Stored data entries:
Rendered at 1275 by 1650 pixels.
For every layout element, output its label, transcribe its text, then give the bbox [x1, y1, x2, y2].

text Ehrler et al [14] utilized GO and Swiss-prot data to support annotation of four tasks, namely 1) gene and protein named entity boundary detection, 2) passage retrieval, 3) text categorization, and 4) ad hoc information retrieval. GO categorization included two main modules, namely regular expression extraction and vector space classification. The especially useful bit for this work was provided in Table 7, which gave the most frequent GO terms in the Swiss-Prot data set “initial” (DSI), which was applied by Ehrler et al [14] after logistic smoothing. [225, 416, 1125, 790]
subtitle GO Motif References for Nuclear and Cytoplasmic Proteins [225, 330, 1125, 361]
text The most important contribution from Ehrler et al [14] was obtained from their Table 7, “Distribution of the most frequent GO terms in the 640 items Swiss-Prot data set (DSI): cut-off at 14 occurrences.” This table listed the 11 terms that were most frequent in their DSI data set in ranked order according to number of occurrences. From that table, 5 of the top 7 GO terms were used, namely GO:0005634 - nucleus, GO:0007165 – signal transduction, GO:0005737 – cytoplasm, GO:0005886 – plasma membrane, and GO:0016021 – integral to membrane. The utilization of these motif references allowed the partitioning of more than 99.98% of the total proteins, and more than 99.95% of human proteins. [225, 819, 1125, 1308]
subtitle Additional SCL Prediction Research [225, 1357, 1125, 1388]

→ **What is being asked**
Would you restate the records word for word?

→ **Task solution**
Rendered at 1275 by 1650 pixels.
For every layout element, output its label, transcribe its text, then give the bbox [x1, y1, x2, y2].

text Ehrler et al [14] utilized GO and Swiss-prot data to support annotation of four tasks, namely 1) gene and protein named entity boundary detection, 2) passage retrieval, 3) text categorization, and 4) ad hoc information retrieval. GO categorization included two main modules, namely regular expression extraction and vector space classification. The especially useful bit for this work was provided in Table 7, which gave the most frequent GO terms in the Swiss-Prot data set “initial” (DSI), which was applied by Ehrler et al [14] after logistic smoothing. [225, 416, 1125, 790]
subtitle GO Motif References for Nuclear and Cytoplasmic Proteins [225, 330, 1125, 361]
text The most important contribution from Ehrler et al [14] was obtained from their Table 7, “Distribution of the most frequent GO terms in the 640 items Swiss-Prot data set (DSI): cut-off at 14 occurrences.” This table listed the 11 terms that were most frequent in their DSI data set in ranked order according to number of occurrences. From that table, 5 of the top 7 GO terms were used, namely GO:0005634 - nucleus, GO:0007165 – signal transduction, GO:0005737 – cytoplasm, GO:0005886 – plasma membrane, and GO:0016021 – integral to membrane. The utilization of these motif references allowed the partitioning of more than 99.98% of the total proteins, and more than 99.95% of human proteins. [225, 819, 1125, 1308]
subtitle Additional SCL Prediction Research [225, 1357, 1125, 1388]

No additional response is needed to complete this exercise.